Paper Structure (13 sections, 6 equations, 5 figures, 3 tables)

This paper contains 13 sections, 6 equations, 5 figures, 3 tables.

Figures (5)

  • Figure 1: The CVAE decoder used to generate the learned policy in the modified ACT architecture. The CVAE decoder synthesizes the stereoscopic images, concatenated robot joints and force/torque data, and latent variable $z$ with a transformer encoder. Then, it predicts the robot's action sequence with a transformer decoder.
  • Figure 2: (a) The hardware setup used in this work. The tissue sample is mounted on a rigid board. The force/torque sensor is mounted under the board and is placed on a flat surface. This figure shows the tissue being lifted as the final part of the tissue retraction task. (b) One of the tissue samples used in this work. The task is to retract the triangular area to uncover the area underneath it.
  • Figure 3: Data Collection Scheme: (a) Visualization of smoothed force values. The raw force/torque data was smoothed by applying an averaging window to reduce the effect of the measurement noise. (b) Visualization of data collection of multiple modalities. All modalities were recorded at the camera frequency: 30 Hz.

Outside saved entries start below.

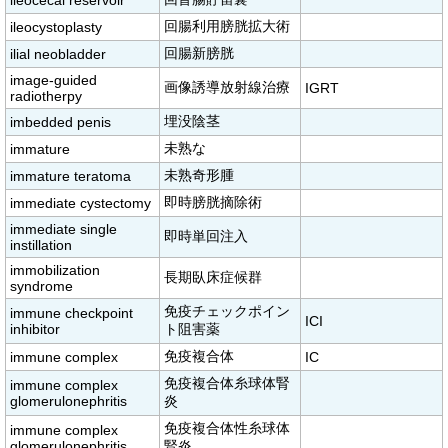
ileocecal reservoir
回腸利用膀胱拡大術
ileocystoplasty
回腸新膀胱
ilial neobladder
image-guided
画像誘導放射線治療
IGRT
radiotherpy
埋没陰茎
imbedded penis
未熟な
immature
未熟奇形腫
immature teratoma
即時膀胱摘除術
immediate cystectomy
immediate single
即時単回注入
instillation
immobilization
長期臥床症候群
syndrome
免疫チェックポイン
immune checkpoint
ICI
inhibitor
ト阻害薬
免疫複合体
immune complex
IC
免疫複合体糸球体腎
immune complex
glomerulonephritis
炎
免疫複合体性糸球体
immune complex
glomerulonephritis
腎炎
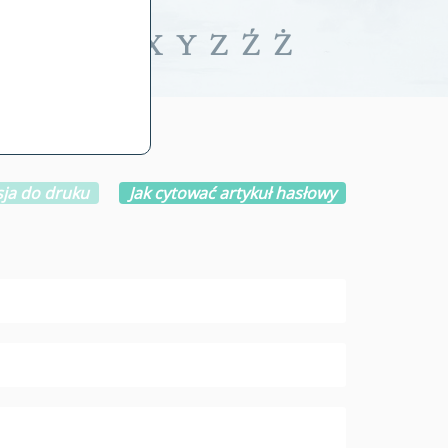
iwalne
T
U
V
W
X
Y
Z
Ź
Ż
ja do druku
Jak cytować artykuł hasłowy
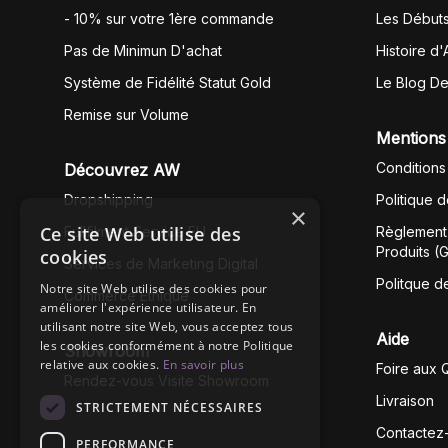
- 10% sur votre 1ère commande
Les Début
Pas de Minimun D'achat
Histoire d'
Système de Fidélité Statut Gold
Le Blog D
Remise sur Volume
Mentions
Conditions
Découvrez AW
Dropshipping
Politique 
×
Ce site Web utilise des
Fullfilment Service EU
Règlement 
Produits (
cookies
Services de Marketing Digital
Politque d
Notre site Web utilise des cookies pour
Commerce Éthique
améliorer l'expérience utilisateur. En
utilisant notre site Web, vous acceptez tous
Aide
les cookies conformément à notre Politique
Showroom
relative aux cookies.
En savoir plus
Foire aux 
Rendez-vous Visite Showroom
Livraison
STRICTEMENT NÉCESSAIRES
Contactez
PERFORMANCE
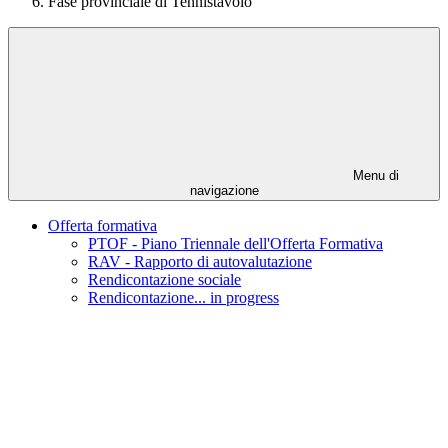
Fase provinciale di Tennistavolo
Menu di
navigazione
Offerta formativa
PTOF - Piano Triennale dell'Offerta Formativa
RAV - Rapporto di autovalutazione
Rendicontazione sociale
Rendicontazione... in progress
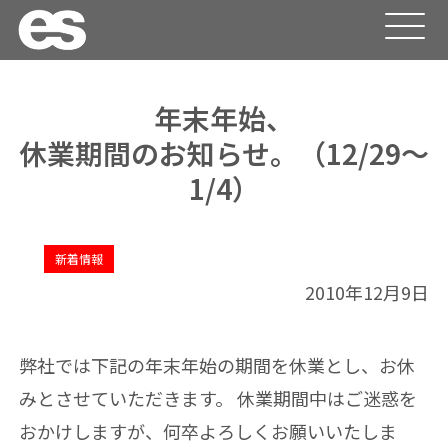
年末年始、
休業期間のお知らせ。（12/29～
1/4）
新着情報
2010年12月9日
弊社では下記の年末年始の期間を休業とし、お休
みとさせていただきます。 休業期間中はご迷惑を
おかけしますが、何卒よろしくお願いいたしま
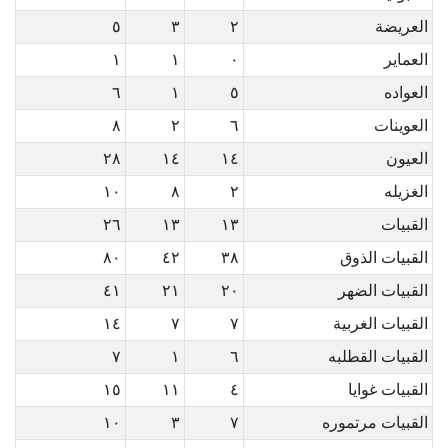
العريضة
٢
٣
٥
العماير
٠
١
١
العواده
٥
١
٦
العوينات
٦
٢
٨
العيون
١٤
١٤
٢٨
الغزيله
٢
٨
١٠
القبيات
١٣
١٣
٢٦
القبيات الذوق
٣٨
٤٢
٨٠
القبيات الضهر
٢٠
٢١
٤١
القبيات الغربية
٧
٧
١٤
القبيات القطلبه
٦
١
٧
القبيات غوايا
٤
١١
١٥
القبيات مرتموره
٧
٣
١٠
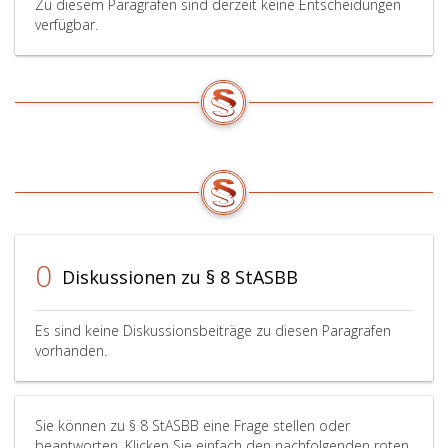
Zu diesem Paragrafen sind derzeit keine Entscheidungen
verfügbar.
0
Diskussionen zu § 8 StASBB
Es sind keine Diskussionsbeiträge zu diesen Paragrafen
vorhanden.
Sie können zu § 8 StASBB eine Frage stellen oder
beantworten. Klicken Sie einfach den nachfolgenden roten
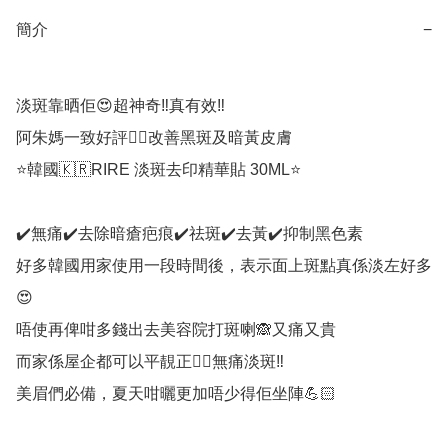
簡介
−
淡斑靠晒佢😍超神奇‼️真有效‼️

阿朱媽一致好評👍🏻改善黑斑及暗黃皮膚

⭐韓國🇰🇷RIRE 淡斑去印精華貼 30ML⭐

✔️無痛✔️去除暗瘡疤痕✔️祛斑✔️去黃✔️抑制黑色素

好多韓國用家使用一段時間後，表示面上斑點真係淡左好多
😍

唔使再俾咁多錢出去美容院打斑喇🙈又痛又貴

而家係屋企都可以平靚正👉🏻無痛淡斑‼️

美眉們必備，夏天咁曬更加唔少得佢坐陣💪🏻
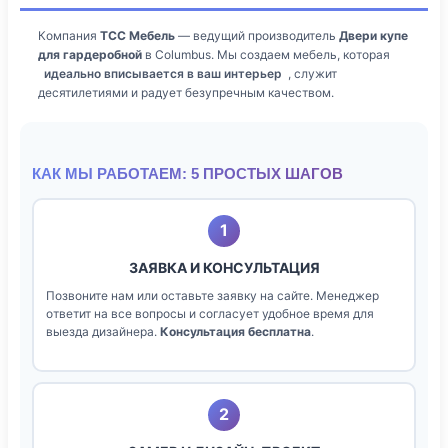
Компания
ТСС Мебель
— ведущий производитель
Двери купе
для гардеробной
в Columbus. Мы создаем мебель, которая
идеально вписывается в ваш интерьер
, служит
десятилетиями и радует безупречным качеством.
КАК МЫ РАБОТАЕМ: 5 ПРОСТЫХ ШАГОВ
1
ЗАЯВКА И КОНСУЛЬТАЦИЯ
Позвоните нам или оставьте заявку на сайте. Менеджер
ответит на все вопросы и согласует удобное время для
выезда дизайнера.
Консультация бесплатна
.
2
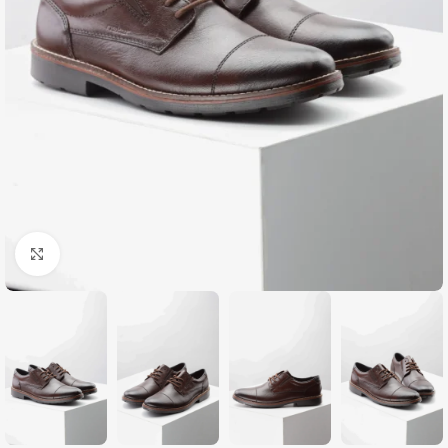
Zumiraj sliku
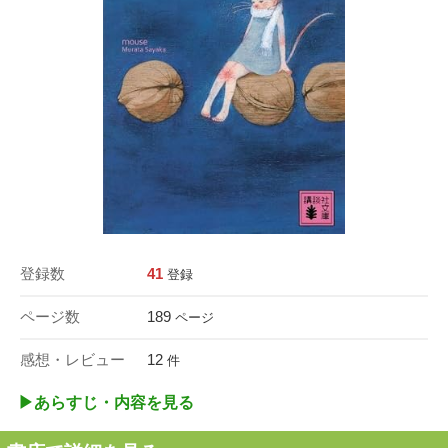
登録数
41
登録
ページ数
189
ページ
感想・レビュー
12
件
▶︎あらすじ・内容を見る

The purple dots indicate the force/torque values (smoothed) and joint kinematics recorded at time steps N-1, N, and N+1.
  • Figure 4: (a) Average total applied force and standard deviation for both policy roll outs on the seen tissue sample. (b) Normalized histogram of forces showing the total time a specific force is applied during both policy roll outs on the seen tissue sample. (c) Histogram of differences of applied force during both policy roll outs on the seen tissue sample.
  • Figure 5: (a) Average total applied force and standard deviation for both policy roll outs on the unseen tissue sample. (b) Normalized histogram of forces showing the total time a specific force is applied during both policy roll outs on the unseen tissue sample. (c) Histogram of differences of applied force during both policy roll outs on the unseen tissue sample.